▶ **Consigne**
Prolongez le texte sur les trusts américains et Pittsburgh à partir de sa dernière phrase.

▶ **Source**
===
2. L’obsession des « trusts »

On ne peut comprendre le développement de Pittsburgh et de l’Amérique industrielle sans dire quelques mots des grands monopoles industriels dont l’influence grandissante obsède les Progressistes. La concentration de pans entiers de l’économie entre les mains de quelques sociétés géantes, susceptibles d’écraser la concurrence et de s’accorder sur les prix à pratiquer, représente en effet aux yeux de beaucoup d’Américains l’un des périls majeurs du moment. La création d’un marché national et les possibilités nouvelles de financement dues au développement de grandes banques américaines,243 conjuguées à l’absence quasi-totale de contrôle public sur les opérations financières et industrielles de grande envergure, sont quelques-unes des raisons qui expliquent la montée en puissance de ces géants industriels, dès la fin de la Guerre de Sécession. Pour les grands chefs d’entreprise, ainsi que pour de nombreux observateurs, cette évolution est inévitable, sinon bienvenue. Comme le résume l’historien Gabriel Kolko :

‘« [...] the destructiveness of competition and the alleged technical superiority of consolidated firms were the catalytic agents of change which made industrial cooperation and concentration a part of the ‘march of civilization’ »244

De fait, on assiste à la formation de gigantesques ensembles industriels et financiers dans la plupart des secteurs de productions. Ce mouvement de fond, qui prend un réel essor vers 1897 et atteint des sommets en 1904, voit la naissance d’environ 300 « trusts », dont la capitalisation globale s’élève à 7 milliards de dollars. Dès 1902, 200 compagnies s’appuyaient déjà sur environ 10 millions de dollars de fonds propres, somme qui était pourtant tout à fait exceptionnelle dix ans auparavant. L’une des conséquences, plus ou moins directe, de ces mouvements tectoniques qui secouent le paysage industriel américain est l’engloutissement d’un tiers environ des entreprises, qui disparaissent des registres entre 1897 et 1904.245

La situation n’est pas uniforme, évidemment, et les niveaux de concentration industrielle ne sont pas toujours comparables, selon les cas et les domaines d’activité. C’est la raison pour laquelle, là encore, Pittsburgh se distingue : au début du 20e siècle, rien n’égale l’ambitieuse construction de la United States Steel Corporation. Dès 1900, la Carnegie Company et la H.C. Frick Coke Company avaient fusionné, constituant ainsi une entreprise géante évaluée à 320 millions de dollars, la Carnegie Steel Company, Limited. Cette première étape encourage les financiers Charles M. Schwab et John P. Morgan à voir encore plus grand, l’année suivante, et à favoriser l’absorption d’une dizaine d’entreprises sidérurgiques de taille plus modeste (Federal Steel Company, American Steel, National Steel, etc.). Le 1er avril 1901, J.P. Morgan apporte la dernière touche à ce qui devient le plus grand groupe sidérurgique du monde, alors capitalisé à hauteur de 1,4 milliards de dollars. Pittsburgh confirme ainsi avec éclat son statut de capitale mondiale de l’acier. Plus que jamais, elle est aussi le jouet de Carnegie, Frick et surtout Morgan.
===
▶ **Lignes recensées**
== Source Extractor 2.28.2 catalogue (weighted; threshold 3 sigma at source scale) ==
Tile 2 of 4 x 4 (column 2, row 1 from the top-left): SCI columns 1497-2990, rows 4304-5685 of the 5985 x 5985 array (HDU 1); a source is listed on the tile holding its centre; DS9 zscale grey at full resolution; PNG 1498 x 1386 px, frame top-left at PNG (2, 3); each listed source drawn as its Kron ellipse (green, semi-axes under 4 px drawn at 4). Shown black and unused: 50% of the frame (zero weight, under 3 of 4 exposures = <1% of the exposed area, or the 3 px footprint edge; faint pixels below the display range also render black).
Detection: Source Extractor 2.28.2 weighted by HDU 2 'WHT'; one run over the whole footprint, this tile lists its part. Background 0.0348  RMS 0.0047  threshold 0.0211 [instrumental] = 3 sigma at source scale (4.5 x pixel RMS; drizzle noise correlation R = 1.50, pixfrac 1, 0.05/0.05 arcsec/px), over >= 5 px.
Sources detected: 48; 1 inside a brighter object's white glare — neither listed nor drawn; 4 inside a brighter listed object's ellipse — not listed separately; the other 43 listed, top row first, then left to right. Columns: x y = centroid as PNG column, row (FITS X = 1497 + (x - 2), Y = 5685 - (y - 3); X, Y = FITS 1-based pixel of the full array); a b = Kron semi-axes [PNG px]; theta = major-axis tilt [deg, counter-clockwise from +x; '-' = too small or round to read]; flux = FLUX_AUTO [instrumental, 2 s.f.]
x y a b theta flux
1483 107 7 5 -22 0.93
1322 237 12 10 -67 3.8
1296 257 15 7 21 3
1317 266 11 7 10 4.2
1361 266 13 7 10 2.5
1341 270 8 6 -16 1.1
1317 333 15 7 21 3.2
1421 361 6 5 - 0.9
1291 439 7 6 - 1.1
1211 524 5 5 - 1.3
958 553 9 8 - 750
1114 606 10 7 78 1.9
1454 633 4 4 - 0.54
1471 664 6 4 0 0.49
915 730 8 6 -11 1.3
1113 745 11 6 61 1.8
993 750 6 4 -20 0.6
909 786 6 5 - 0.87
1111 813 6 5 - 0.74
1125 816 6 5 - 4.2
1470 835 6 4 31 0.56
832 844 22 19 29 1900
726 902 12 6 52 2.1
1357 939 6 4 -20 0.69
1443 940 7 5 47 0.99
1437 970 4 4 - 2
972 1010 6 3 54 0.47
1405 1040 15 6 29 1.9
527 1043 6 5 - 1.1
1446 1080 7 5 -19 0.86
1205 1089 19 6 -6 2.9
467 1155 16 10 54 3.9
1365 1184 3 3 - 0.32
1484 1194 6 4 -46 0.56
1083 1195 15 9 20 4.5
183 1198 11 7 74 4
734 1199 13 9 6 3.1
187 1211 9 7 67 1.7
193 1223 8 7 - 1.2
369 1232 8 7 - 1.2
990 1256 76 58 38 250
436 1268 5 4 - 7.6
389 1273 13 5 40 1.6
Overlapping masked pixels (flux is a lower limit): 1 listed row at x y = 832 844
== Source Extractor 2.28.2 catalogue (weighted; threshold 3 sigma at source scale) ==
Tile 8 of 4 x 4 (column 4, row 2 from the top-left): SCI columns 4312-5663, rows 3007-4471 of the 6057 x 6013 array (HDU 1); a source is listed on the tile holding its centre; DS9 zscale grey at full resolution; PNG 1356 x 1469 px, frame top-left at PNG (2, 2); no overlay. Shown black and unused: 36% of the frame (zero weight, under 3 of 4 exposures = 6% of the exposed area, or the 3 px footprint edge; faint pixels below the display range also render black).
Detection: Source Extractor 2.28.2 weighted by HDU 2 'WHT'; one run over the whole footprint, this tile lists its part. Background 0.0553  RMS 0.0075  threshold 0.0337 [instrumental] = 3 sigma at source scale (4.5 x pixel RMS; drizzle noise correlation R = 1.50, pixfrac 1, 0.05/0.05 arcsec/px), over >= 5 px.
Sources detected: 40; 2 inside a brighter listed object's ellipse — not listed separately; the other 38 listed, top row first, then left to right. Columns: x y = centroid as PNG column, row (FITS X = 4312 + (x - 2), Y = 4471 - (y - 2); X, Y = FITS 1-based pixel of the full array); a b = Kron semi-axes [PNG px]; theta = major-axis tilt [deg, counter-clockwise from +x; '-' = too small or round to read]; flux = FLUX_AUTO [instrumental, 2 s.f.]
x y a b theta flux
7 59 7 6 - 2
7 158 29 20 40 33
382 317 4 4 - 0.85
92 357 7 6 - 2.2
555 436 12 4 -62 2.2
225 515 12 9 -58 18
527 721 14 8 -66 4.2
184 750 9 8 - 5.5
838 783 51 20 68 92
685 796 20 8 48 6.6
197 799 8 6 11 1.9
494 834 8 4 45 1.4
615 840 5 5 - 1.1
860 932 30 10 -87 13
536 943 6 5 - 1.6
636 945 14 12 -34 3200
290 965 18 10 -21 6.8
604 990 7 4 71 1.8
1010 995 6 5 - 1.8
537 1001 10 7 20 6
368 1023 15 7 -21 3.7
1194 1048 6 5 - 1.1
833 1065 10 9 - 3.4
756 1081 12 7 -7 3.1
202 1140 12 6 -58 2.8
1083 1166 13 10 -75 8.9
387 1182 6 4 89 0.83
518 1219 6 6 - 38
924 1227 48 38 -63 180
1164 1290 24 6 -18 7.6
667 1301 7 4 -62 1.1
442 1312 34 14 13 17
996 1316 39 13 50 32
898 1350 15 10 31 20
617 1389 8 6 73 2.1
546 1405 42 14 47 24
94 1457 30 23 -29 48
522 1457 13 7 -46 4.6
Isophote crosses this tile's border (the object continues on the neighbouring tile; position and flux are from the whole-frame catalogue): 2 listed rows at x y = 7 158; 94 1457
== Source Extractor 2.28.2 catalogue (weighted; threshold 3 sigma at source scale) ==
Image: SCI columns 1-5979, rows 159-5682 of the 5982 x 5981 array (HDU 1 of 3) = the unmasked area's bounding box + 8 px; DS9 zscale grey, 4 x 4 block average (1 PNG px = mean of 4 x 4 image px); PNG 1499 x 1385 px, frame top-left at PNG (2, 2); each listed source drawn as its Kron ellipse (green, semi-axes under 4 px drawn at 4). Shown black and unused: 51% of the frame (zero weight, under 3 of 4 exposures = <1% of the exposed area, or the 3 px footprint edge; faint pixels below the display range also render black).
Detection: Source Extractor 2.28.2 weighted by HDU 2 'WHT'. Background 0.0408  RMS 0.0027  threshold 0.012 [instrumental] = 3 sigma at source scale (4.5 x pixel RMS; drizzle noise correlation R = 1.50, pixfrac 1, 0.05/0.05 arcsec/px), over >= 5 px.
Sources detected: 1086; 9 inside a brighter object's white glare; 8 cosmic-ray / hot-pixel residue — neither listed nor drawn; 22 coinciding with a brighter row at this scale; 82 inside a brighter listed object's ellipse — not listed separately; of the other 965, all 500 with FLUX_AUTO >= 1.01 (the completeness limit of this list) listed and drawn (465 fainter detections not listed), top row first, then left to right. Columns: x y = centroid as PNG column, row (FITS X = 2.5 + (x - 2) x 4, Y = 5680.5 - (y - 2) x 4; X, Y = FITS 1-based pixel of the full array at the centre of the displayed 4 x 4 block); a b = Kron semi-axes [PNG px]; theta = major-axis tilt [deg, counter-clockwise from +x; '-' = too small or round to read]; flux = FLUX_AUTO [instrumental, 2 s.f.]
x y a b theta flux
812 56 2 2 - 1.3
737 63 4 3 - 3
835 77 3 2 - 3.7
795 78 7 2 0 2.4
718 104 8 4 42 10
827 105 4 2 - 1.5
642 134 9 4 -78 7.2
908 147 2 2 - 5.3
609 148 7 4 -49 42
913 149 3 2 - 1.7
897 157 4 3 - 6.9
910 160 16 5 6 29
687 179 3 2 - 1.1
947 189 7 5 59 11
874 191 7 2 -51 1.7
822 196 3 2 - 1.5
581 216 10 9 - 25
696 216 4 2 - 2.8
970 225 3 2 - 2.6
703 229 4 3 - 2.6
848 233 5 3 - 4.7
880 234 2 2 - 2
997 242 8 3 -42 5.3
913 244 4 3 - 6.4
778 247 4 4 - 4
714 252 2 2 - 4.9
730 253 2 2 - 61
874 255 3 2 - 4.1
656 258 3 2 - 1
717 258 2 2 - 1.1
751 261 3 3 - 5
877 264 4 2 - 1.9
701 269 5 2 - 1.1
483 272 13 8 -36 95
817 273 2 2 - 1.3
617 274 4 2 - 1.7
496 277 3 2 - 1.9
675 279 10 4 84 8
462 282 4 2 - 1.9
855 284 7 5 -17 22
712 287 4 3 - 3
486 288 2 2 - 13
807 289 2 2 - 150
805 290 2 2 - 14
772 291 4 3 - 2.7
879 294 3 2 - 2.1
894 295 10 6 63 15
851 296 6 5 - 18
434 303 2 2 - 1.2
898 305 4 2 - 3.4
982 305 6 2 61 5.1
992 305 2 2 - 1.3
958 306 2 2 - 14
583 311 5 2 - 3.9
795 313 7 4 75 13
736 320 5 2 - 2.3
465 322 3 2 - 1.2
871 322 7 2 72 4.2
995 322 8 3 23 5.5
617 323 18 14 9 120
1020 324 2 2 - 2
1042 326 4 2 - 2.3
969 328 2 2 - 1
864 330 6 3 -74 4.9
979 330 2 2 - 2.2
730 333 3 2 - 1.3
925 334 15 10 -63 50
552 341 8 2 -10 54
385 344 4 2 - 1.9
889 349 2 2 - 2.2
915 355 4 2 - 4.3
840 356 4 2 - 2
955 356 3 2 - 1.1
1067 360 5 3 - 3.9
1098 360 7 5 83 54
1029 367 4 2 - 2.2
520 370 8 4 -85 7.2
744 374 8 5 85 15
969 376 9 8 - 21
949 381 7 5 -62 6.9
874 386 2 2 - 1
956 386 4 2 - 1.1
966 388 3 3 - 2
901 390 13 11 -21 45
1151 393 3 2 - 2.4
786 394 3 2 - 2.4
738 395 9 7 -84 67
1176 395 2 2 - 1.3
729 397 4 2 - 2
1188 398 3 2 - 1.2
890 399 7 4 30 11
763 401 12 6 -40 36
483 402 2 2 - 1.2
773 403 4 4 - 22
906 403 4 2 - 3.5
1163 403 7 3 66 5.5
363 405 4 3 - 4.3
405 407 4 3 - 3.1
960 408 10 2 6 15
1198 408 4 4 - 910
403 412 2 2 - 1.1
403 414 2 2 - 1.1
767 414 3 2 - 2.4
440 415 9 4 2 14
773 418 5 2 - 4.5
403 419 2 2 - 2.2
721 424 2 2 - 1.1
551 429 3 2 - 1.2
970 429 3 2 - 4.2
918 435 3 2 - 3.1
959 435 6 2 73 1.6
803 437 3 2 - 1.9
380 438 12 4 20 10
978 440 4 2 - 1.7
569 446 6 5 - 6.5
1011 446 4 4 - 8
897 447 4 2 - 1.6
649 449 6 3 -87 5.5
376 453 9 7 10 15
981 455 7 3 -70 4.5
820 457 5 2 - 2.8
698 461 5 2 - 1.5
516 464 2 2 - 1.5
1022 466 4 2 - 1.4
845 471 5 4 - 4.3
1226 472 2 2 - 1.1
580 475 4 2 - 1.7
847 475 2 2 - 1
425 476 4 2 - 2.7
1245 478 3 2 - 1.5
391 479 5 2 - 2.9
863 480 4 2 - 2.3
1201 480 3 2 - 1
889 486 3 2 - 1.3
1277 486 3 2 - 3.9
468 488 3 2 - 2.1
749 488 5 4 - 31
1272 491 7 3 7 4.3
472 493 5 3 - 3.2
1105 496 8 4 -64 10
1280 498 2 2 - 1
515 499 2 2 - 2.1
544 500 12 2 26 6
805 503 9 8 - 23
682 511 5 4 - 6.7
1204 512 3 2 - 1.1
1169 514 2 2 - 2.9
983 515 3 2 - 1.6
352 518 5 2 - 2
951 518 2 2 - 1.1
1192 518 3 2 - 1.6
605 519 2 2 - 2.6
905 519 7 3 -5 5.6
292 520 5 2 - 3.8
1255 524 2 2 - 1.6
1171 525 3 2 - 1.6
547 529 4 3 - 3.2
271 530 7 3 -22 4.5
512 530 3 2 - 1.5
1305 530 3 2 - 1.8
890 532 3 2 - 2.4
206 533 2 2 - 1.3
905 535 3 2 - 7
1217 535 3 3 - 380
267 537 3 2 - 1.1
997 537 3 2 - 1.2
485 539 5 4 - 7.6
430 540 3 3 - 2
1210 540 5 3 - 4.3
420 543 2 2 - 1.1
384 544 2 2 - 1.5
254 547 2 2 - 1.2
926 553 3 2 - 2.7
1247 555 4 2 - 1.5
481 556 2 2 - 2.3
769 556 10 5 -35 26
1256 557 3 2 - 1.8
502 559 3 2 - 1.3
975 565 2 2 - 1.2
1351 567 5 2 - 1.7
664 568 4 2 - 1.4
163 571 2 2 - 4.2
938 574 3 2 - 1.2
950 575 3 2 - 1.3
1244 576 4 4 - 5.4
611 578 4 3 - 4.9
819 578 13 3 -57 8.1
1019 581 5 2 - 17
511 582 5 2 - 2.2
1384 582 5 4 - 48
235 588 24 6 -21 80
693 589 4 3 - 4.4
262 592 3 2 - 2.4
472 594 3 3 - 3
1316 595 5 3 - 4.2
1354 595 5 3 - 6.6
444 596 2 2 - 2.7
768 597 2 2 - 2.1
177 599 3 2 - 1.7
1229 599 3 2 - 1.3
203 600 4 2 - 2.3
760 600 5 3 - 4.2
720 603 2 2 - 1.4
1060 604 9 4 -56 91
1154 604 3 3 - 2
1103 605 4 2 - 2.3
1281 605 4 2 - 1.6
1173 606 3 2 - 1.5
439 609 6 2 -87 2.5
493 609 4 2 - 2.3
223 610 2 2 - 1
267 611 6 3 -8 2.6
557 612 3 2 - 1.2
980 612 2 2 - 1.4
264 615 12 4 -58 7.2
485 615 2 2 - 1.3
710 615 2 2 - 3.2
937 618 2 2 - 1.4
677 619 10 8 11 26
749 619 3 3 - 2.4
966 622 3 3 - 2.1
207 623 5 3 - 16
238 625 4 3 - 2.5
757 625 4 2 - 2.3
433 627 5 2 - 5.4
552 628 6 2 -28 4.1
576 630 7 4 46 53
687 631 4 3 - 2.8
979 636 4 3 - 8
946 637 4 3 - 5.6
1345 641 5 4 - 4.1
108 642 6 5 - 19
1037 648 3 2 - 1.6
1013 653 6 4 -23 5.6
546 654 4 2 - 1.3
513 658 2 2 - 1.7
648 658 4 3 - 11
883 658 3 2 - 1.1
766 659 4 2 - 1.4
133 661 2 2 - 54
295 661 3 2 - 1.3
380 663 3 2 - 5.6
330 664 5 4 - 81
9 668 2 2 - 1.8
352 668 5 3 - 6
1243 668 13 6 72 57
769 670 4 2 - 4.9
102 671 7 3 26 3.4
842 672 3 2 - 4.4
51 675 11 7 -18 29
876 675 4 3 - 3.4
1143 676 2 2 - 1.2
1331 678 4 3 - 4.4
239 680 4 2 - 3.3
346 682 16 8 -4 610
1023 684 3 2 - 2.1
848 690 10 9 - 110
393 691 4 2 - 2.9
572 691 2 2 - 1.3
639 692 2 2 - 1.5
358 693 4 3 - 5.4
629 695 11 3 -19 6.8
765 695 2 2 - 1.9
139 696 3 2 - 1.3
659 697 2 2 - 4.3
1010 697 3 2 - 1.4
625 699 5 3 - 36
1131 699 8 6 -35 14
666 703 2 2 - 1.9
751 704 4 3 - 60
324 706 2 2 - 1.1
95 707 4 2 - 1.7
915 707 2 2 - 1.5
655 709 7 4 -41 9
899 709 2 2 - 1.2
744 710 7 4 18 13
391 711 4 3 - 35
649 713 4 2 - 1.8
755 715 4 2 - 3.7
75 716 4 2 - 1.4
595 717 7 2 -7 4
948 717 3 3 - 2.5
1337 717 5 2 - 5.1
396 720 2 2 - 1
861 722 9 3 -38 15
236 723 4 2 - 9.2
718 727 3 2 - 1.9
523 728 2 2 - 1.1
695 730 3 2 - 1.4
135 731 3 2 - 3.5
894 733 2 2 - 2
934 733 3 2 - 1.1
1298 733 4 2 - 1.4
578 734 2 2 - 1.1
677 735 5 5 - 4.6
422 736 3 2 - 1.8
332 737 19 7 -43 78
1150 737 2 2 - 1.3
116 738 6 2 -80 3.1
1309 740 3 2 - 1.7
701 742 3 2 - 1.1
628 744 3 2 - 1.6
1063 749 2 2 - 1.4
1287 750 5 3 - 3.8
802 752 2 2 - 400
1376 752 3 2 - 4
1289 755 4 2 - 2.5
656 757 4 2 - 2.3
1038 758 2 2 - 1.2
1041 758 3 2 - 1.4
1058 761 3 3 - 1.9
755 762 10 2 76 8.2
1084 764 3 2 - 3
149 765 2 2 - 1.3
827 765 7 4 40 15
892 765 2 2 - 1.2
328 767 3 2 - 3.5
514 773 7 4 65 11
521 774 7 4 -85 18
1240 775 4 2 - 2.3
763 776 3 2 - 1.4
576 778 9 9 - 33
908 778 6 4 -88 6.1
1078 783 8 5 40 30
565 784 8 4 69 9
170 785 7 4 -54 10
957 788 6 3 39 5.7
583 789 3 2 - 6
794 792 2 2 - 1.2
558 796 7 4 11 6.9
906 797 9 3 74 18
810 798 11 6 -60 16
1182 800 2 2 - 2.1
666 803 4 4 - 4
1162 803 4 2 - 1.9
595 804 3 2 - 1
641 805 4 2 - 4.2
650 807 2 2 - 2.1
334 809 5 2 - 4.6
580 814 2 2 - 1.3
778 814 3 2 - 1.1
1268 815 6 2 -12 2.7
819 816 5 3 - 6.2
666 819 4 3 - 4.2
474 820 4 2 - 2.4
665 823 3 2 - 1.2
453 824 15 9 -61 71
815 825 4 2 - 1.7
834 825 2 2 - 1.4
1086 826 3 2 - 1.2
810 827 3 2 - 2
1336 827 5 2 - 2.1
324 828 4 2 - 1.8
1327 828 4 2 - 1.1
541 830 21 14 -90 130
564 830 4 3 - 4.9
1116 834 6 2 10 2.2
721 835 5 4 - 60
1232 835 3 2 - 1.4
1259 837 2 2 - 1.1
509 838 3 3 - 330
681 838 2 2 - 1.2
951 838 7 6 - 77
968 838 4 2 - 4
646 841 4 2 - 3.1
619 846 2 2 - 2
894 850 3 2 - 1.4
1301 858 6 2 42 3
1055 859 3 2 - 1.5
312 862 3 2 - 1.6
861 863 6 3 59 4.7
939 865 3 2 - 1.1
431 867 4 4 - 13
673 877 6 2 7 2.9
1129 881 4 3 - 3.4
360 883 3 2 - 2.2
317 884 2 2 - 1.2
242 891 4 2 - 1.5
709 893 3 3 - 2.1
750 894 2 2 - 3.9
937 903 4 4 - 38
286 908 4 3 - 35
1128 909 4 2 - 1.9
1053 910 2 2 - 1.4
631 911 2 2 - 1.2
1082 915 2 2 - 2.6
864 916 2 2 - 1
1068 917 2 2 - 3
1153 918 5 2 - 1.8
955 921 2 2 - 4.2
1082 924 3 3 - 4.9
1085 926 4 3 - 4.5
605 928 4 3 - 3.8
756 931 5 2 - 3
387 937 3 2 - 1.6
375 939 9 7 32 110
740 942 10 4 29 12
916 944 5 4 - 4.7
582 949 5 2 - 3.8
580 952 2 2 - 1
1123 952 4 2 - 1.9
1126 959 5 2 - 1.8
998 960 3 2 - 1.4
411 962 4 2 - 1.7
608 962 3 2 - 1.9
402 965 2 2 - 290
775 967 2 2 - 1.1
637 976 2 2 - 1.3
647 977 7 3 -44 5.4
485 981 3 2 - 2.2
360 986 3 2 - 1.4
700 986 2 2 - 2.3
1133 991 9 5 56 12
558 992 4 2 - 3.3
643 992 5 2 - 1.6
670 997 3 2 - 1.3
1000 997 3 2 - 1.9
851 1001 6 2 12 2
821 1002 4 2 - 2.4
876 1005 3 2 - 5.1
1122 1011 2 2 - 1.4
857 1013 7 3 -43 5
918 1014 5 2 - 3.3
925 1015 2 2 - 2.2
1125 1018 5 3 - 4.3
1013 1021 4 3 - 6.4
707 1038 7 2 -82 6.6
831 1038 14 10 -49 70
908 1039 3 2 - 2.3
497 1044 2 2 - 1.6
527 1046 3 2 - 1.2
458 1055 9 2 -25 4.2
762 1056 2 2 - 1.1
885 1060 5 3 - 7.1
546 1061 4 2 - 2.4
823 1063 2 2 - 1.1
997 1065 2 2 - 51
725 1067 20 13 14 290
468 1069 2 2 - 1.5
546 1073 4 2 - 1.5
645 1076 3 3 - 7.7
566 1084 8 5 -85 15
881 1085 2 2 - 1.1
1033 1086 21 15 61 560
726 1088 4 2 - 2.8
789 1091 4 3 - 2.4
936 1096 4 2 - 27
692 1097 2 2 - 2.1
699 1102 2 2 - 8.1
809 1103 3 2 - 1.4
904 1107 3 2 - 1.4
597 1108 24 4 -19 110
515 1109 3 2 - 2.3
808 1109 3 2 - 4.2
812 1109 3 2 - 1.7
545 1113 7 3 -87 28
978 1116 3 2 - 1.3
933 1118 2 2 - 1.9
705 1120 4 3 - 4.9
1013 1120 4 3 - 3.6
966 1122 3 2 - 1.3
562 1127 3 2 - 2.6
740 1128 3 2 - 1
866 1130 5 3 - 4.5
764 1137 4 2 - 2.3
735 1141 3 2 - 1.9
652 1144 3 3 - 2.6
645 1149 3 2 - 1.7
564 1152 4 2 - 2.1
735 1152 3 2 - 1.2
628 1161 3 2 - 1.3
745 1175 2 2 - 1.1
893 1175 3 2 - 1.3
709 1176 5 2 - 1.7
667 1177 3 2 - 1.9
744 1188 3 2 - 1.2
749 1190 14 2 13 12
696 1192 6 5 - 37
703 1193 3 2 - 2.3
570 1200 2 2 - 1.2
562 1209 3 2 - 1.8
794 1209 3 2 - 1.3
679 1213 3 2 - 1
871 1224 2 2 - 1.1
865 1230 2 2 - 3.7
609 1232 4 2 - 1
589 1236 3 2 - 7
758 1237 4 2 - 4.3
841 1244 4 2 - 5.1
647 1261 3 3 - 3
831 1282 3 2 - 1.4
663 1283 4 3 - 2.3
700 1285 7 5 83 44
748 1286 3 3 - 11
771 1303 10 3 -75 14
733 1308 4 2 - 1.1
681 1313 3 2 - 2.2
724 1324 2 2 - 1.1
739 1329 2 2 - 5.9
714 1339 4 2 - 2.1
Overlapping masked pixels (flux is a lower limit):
===
▶ **Bonne réponse**
Pour autant, comme le souligne Gabriel Kolko, il semble que pour la plupart des observateurs du temps, cette évolution soit inévitable. Ainsi, malgré sa réputation de muckraker, Ray Stannard Baker défend l’idée selon laquelle la constitution des trusts fut une simple question de survie économique, une conséquence naturelle du progrès. L’article qu’il signe dans McClure ’s, en novembre 1901, prend donc la défense de Carnegie, et plus encore de Morgan, au moment de justifier la naissance de U.S. Steel 246  :

‘« Many of the men who were prominent in the organization were unquestionably forced into it against their will [...] Mr. Morgan [...] knows when to fight and when to buy. Fighting in this case meant losses to everyone concerned [...] Mr. Morgan did not hesitate ; the price was promptly paid, and the Carnegie Steel Company and nine other great corporations were combined to form the colossal United States Steel Company. » 247

Le ton extrêmement bienveillant de Baker sert un discours où la logique économique prévaut sur la bonne volonté de chacun, y compris J. P. Morgan et Andrew Carnegie. Ce qui sous-tend implicitement cette analyse, c’est la perte d’un modèle libéral à visage humain, où la concurrence respectait des règles bien établies, et où chaque entrepreneur indépendant pouvait tirer son épingle du jeu sans risquer la faillite. Le 20e siècle, en revanche, doit être celui du gigantisme industriel, seul capable de répondre aux nouvelles conditions du marché : selon Baker, Morgan rachète toute la production sidérurgique de la région pour ne pas avoir à détruire ses concurrents.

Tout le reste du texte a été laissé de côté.